» **WHAT IS REQUIRED**: Copy every line of the records below word for word, leaving out the pictures.

[Data entries]
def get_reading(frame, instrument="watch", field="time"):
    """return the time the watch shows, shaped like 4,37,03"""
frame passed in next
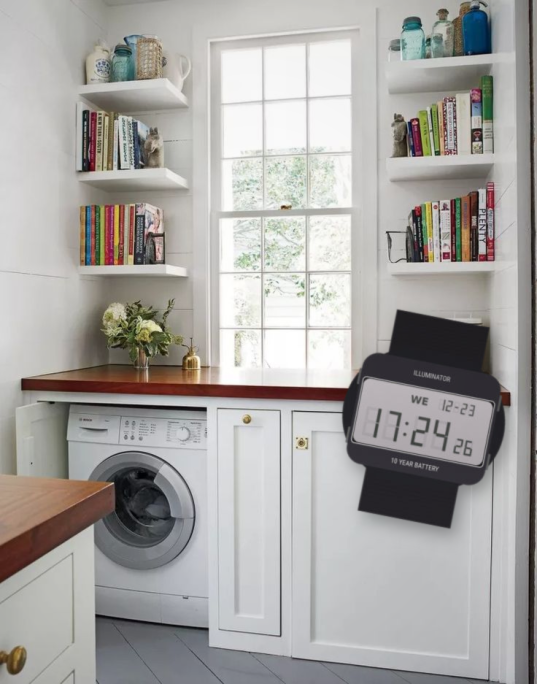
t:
17,24,26
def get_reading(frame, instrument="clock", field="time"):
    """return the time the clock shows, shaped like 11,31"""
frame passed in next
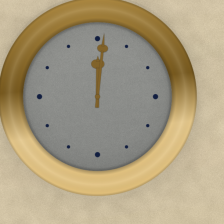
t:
12,01
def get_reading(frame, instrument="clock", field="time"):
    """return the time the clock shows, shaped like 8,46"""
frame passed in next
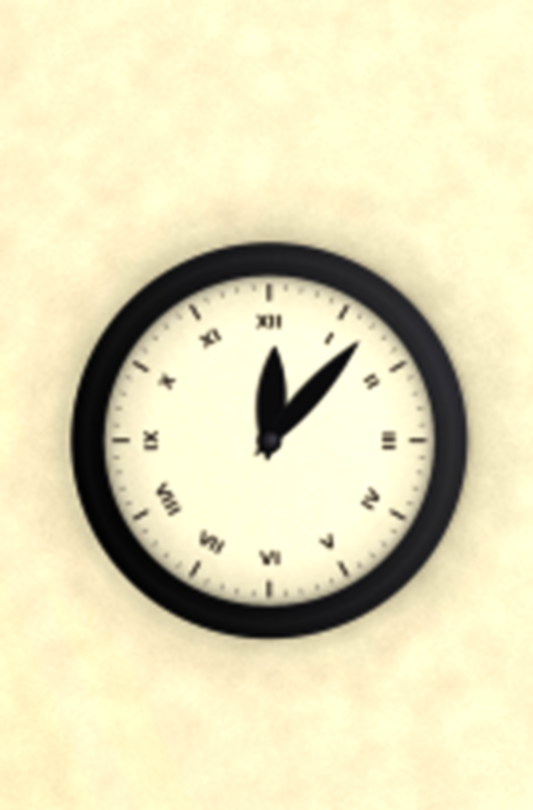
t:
12,07
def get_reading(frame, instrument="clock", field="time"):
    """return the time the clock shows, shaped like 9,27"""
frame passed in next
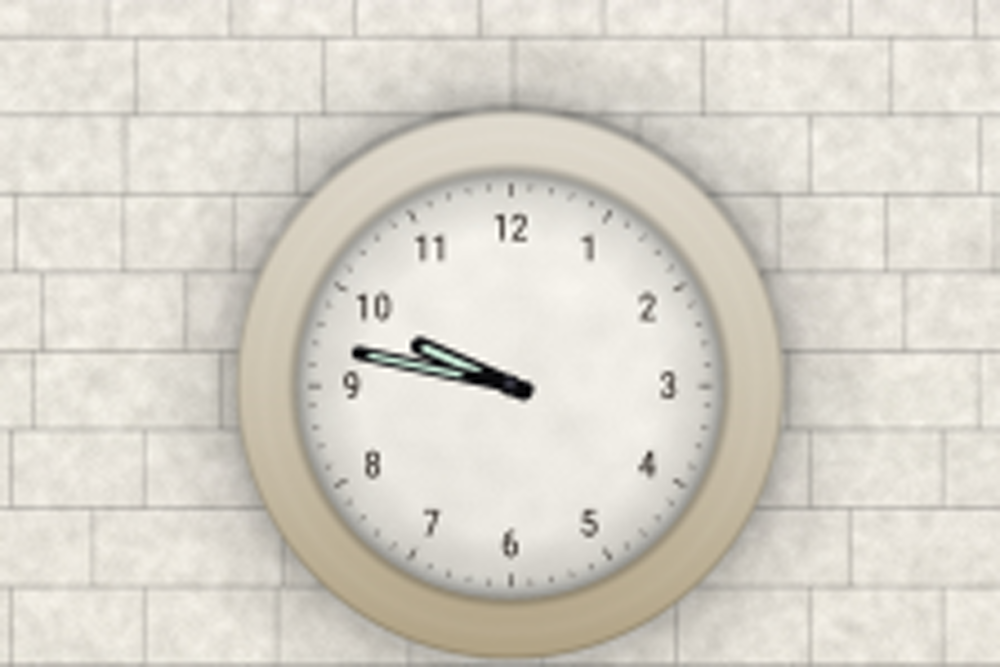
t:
9,47
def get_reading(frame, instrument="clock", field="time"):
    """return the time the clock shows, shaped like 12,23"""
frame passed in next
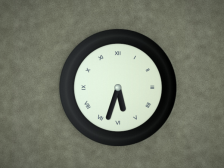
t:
5,33
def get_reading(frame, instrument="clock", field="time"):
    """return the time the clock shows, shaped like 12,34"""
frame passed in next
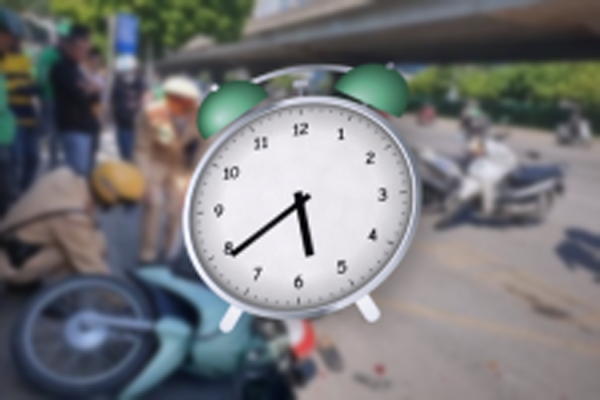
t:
5,39
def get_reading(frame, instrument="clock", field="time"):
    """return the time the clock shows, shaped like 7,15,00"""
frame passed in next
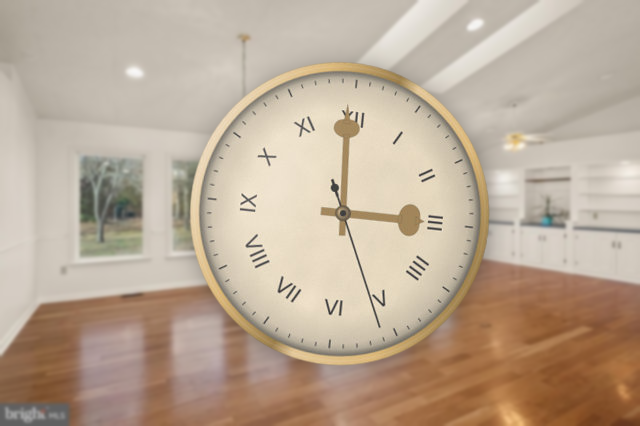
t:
2,59,26
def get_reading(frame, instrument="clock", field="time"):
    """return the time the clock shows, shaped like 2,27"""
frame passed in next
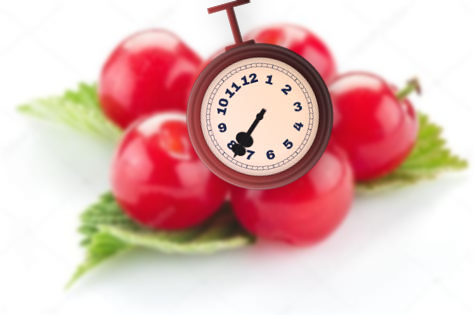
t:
7,38
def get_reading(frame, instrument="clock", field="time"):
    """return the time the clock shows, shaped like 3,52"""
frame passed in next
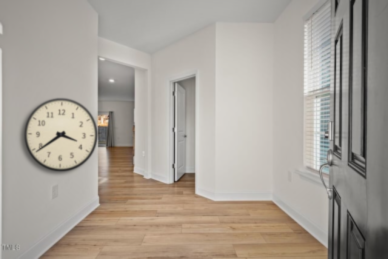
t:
3,39
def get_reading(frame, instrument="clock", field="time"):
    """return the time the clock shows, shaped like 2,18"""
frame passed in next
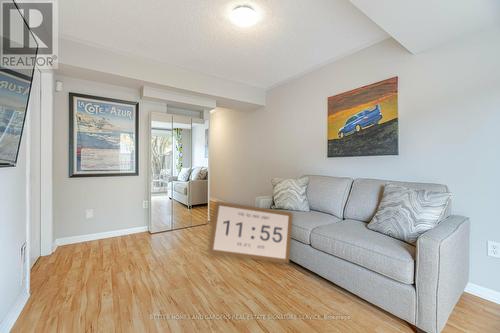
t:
11,55
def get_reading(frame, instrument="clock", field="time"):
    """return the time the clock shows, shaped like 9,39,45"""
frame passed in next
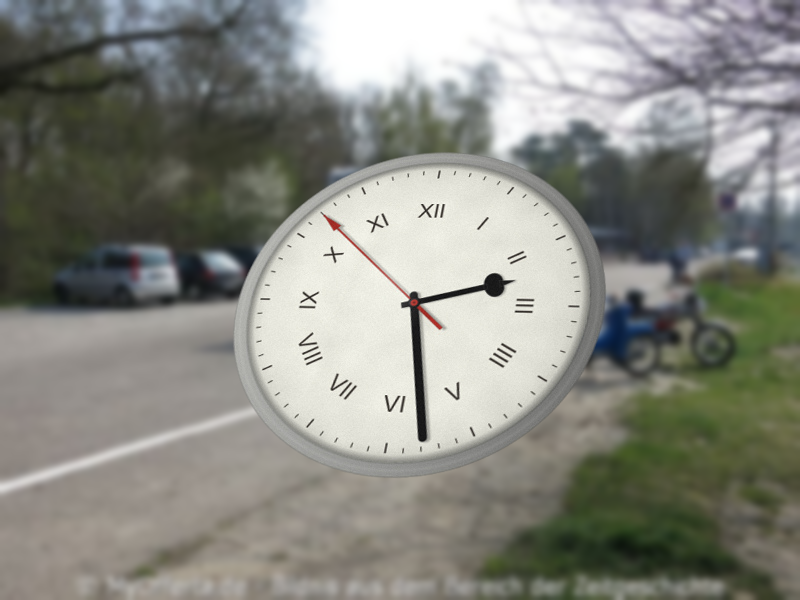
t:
2,27,52
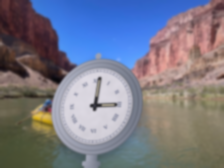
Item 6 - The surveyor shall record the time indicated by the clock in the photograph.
3:01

» **RESULT BELOW**:
def get_reading(frame, instrument="watch", field="time"):
    """return the time the watch shows, shaped like 4,37,03"""
frame passed in next
t:
17,24,26
def get_reading(frame, instrument="clock", field="time"):
    """return the time the clock shows, shaped like 11,31"""
frame passed in next
t:
12,01
def get_reading(frame, instrument="clock", field="time"):
    """return the time the clock shows, shaped like 8,46"""
frame passed in next
t:
12,07
def get_reading(frame, instrument="clock", field="time"):
    """return the time the clock shows, shaped like 9,27"""
frame passed in next
t:
9,47
def get_reading(frame, instrument="clock", field="time"):
    """return the time the clock shows, shaped like 12,23"""
frame passed in next
t:
5,33
def get_reading(frame, instrument="clock", field="time"):
    """return the time the clock shows, shaped like 12,34"""
frame passed in next
t:
5,39
def get_reading(frame, instrument="clock", field="time"):
    """return the time the clock shows, shaped like 7,15,00"""
frame passed in next
t:
2,59,26
def get_reading(frame, instrument="clock", field="time"):
    """return the time the clock shows, shaped like 2,27"""
frame passed in next
t:
7,38
def get_reading(frame, instrument="clock", field="time"):
    """return the time the clock shows, shaped like 3,52"""
frame passed in next
t:
3,39
def get_reading(frame, instrument="clock", field="time"):
    """return the time the clock shows, shaped like 2,18"""
frame passed in next
t:
11,55
def get_reading(frame, instrument="clock", field="time"):
    """return the time the clock shows, shaped like 9,39,45"""
frame passed in next
t:
2,27,52
Item 6 - The surveyor shall record the time indicated by the clock in the photograph.
3:01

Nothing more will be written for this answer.